A: Sanger sequencing is the most widely adopted and accessible testing method for HIVDR testing. It is costeffective for small sample volumes, widely validated, and supported by extensive literature. It’s particularly useful in LMICs, where established infrastructure makes it the most feasible option. However, Sanger sequencing detects mutations only at a threshold at or above 20 percent, which can miss low-level resistance mutations. NGS, on the other hand, can detect mutations at thresholds as low as 1–5 percent, which may have clinical implications for people who develop HIV while on PrEP and have low-frequency mutations that may contribute to cross-resistance described earlier.
NGS is more efficient for processing large numbers of samples but less cost-effective for smaller studies. It also requires bioinformatics expertise, which is not always available in resource-limited settings.
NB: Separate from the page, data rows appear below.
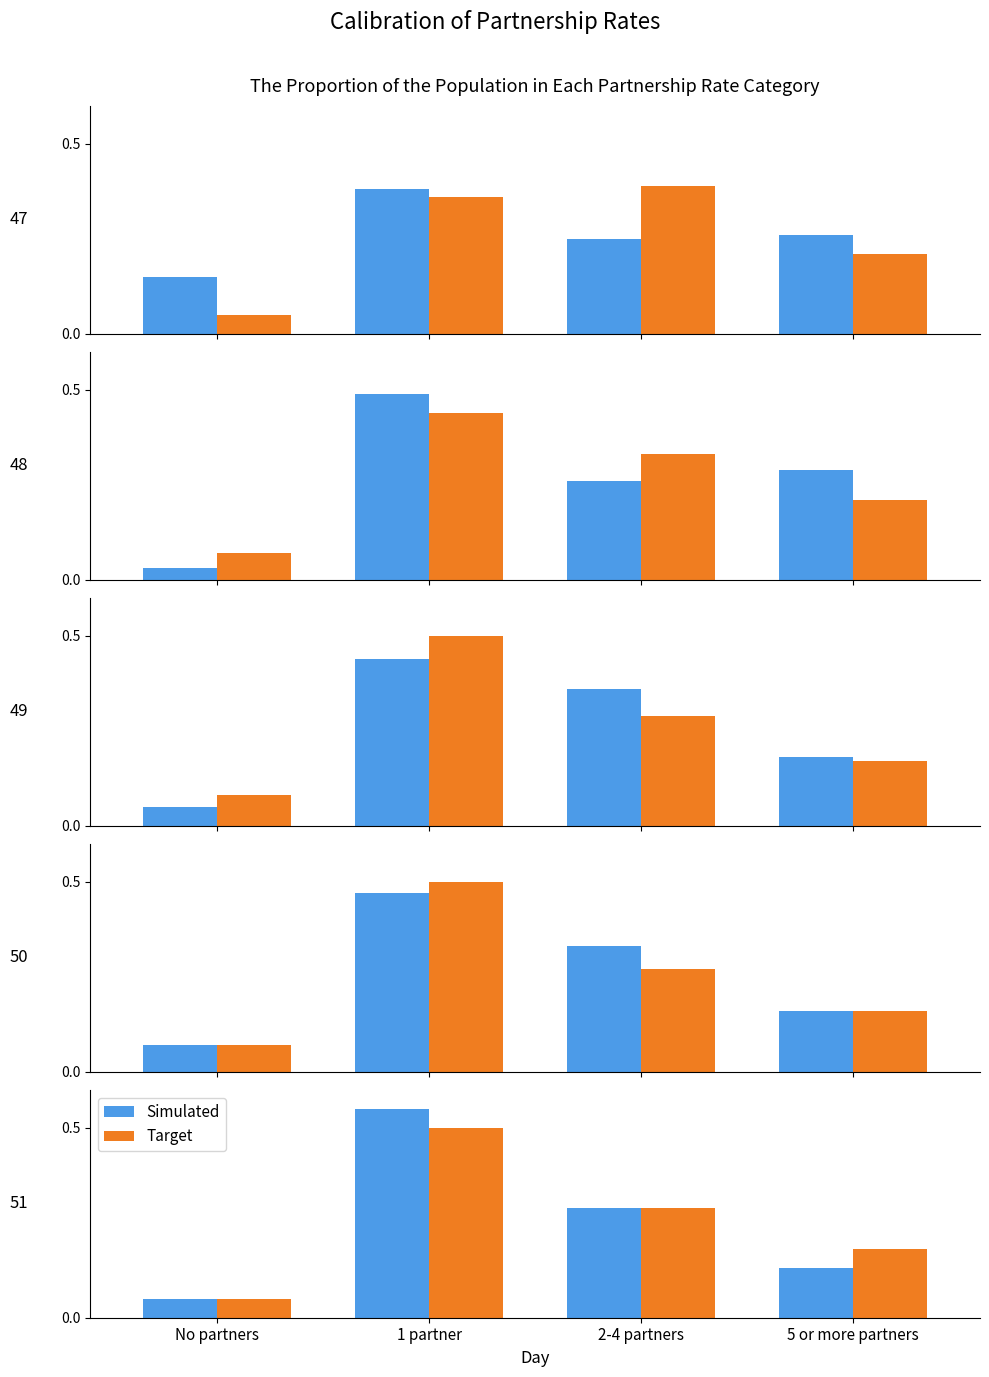

Which category has the lowest value across all series?

No partners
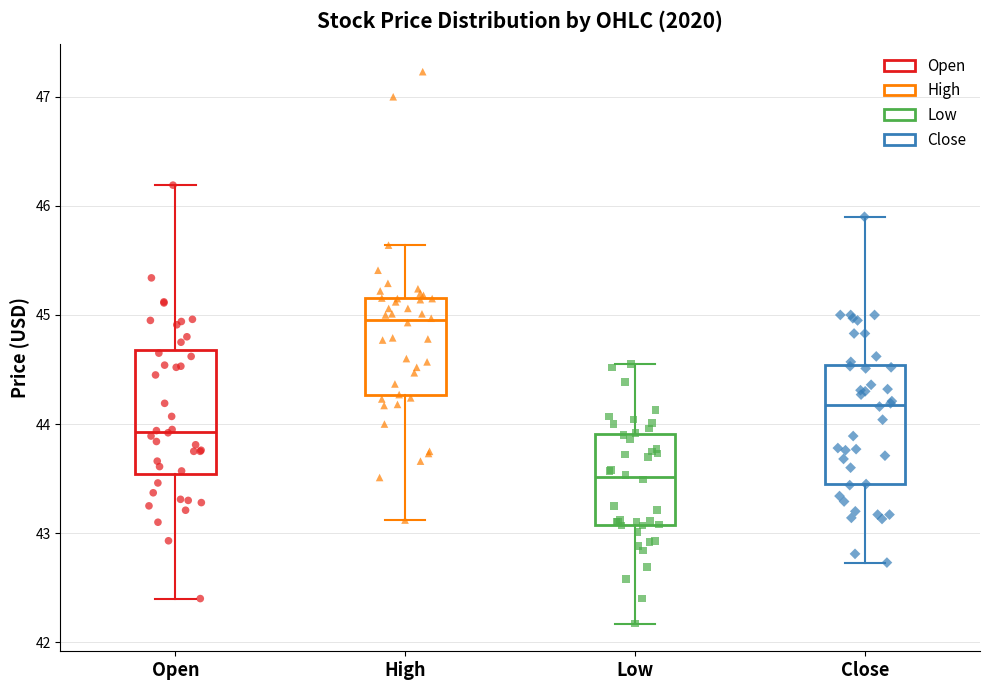

Which box's median line is the lowest?

Low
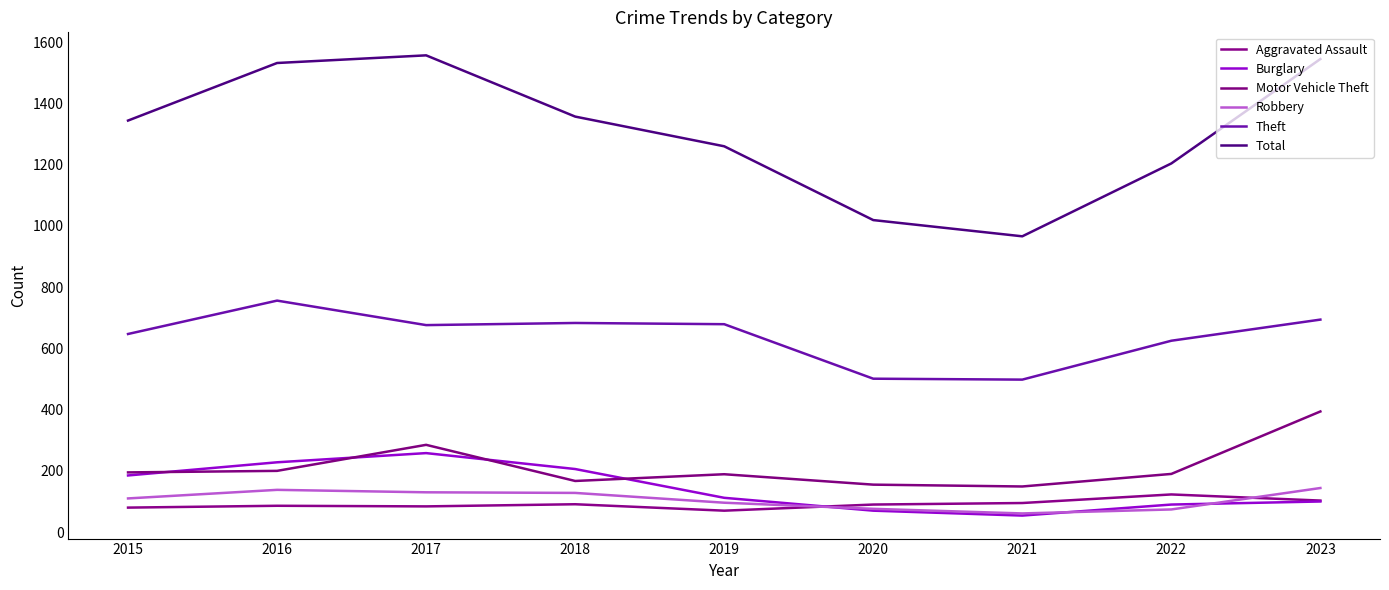

The value of Aggravated Assault at 2016 is 37. True or false?

False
Q: What are the main challenges in implementing widespread HIVDR testing in LMICs, and how might these be addressed?
A: A major challenge is associated with the WHO HIVDR testing guidelines which recommend resistance testing only after first- and second-line treatment failure, and only after adherence is confirmed. Stigma can cause PLHIV to withhold their treatment history and in the absence of an objective adherence measure, HIVDR testing guidelines become difficult to implement. Interpreting test results also requires specialized knowledge which healthcare teams may lack. Lastly, many laboratories are equipped for surveillance, but resources are often insufficient to handle test volumes required for clinical care. Expanding laboratory capacity and educating providers in test interpretation can improve access and outcomes.
Q: As HIVDR testing continues to evolve, what advancements or emerging testing technologies could have the greatest impact?
A: Tools to objectively track adherence could drastically improve access to HIVDR testing for people who need it most, eliminating the need to rely on incomplete self-reported histories.
Artificial intelligence (AI) and machine learning can advance HIVDR testing. AI could analyze large datasets to identify resistance mutations, recommend treatment options, and eliminate much of the manual work involved in data analysis. This would provide physicians with actionable insights and help standardize treatment approaches globally.
Global collaboration is also critical. Harmonizing access to HIVDR testing and treatment options across countries is essential for addressing disparities and ensuring equitable care.